Alors que la vaccination antipaludique s'étend sur le continent, plusieurs pays d'Afrique australe font face à une remontée préoccupante des cas de paludisme depuis le début de l'année 2026. En Namibie et au Mozambique notamment, les autorités sanitaires ont enregistré de fortes hausses, rappelant la fragilité des acquis dans la lutte contre une maladie qui reste l'une des plus meurtrières du continent.
Des hausses marquées en Namibie et au Mozambique
Les chiffres relayés par les autorités sanitaires interpellent. Sur les trois premiers mois de 2026, la Namibie a signalé environ deux fois et demie plus de cas que sur l'ensemble de l'année 2024, tandis qu'au Mozambique, le nombre de cas a plus que quadruplé sur la même période. Cette flambée, favorisée par des facteurs climatiques et par des difficultés de couverture des populations les plus exposées, illustre la capacité de la maladie à rebondir dès que la vigilance faiblit.
Des progrès réels mais fragiles
Ces reculs localisés ne doivent pas occulter les avancées enregistrées à l'échelle du continent. Depuis 2024, les vaccins antipaludiques ont été introduits dans les calendriers nationaux de plusieurs pays, et au moins une trentaine d'États africains prévoient de les intégrer à la vaccination infantile. Combinés aux moustiquaires imprégnées, aux traitements préventifs et à la lutte anti-vectorielle, ces vaccins ont contribué à sauver de nombreuses vies. Mais leur déploiement se heurte encore aux contraintes de financement et de logistique.

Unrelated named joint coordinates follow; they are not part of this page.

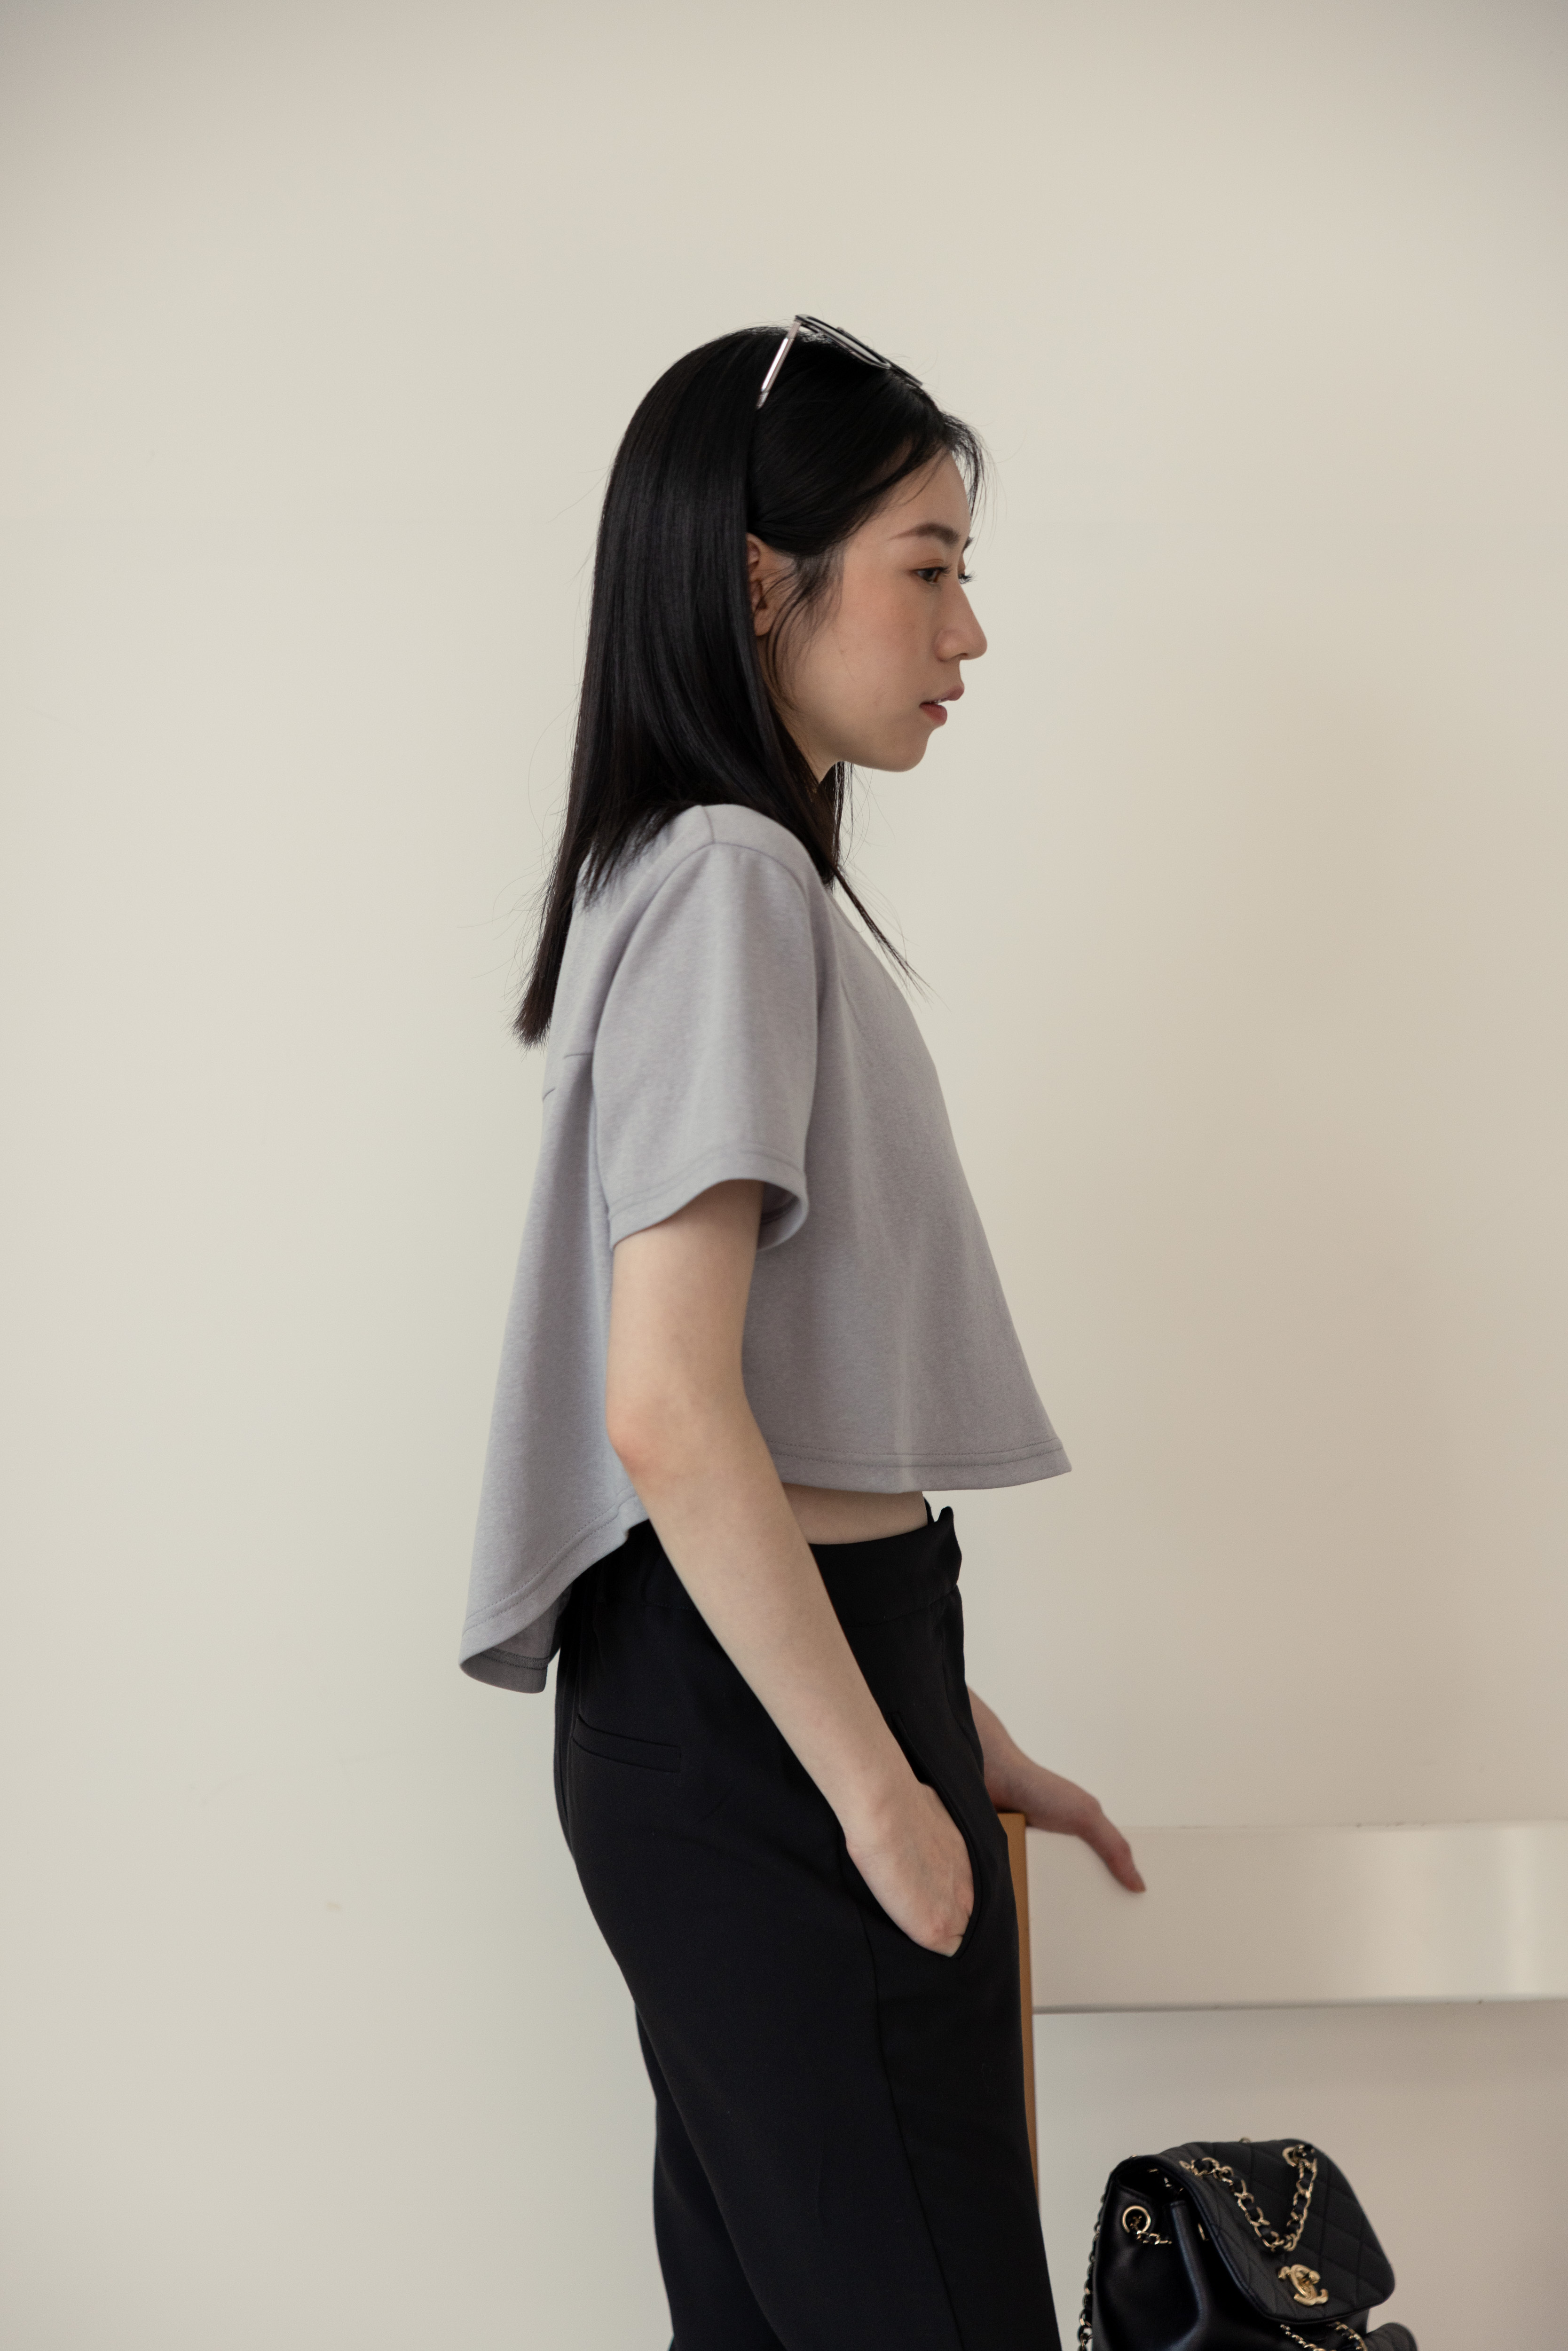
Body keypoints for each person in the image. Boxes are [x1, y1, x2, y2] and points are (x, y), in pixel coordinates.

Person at [461, 317, 1143, 2351]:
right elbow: (671, 1407)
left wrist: (943, 1720)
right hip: (766, 1736)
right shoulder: (734, 879)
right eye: (928, 568)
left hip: (766, 1692)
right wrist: (873, 1784)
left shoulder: (702, 873)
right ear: (766, 582)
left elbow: (763, 1401)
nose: (969, 630)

Maintenir l'effort face à une maladie tenace
Pour les spécialistes, la situation en Afrique australe agit comme un avertissement : les gains contre le paludisme peuvent être rapidement effacés si les moyens ne suivent pas. Résistance croissante des moustiques aux insecticides, aléas climatiques favorisant la prolifération des vecteurs et tensions sur les financements internationaux fragilisent la riposte. Le maintien d'une couverture élevée en outils de prévention, l'accès rapide au diagnostic et au traitement et la poursuite du déploiement vaccinal apparaissent comme les conditions indispensables pour éviter que la maladie ne regagne du terrain sur le continent.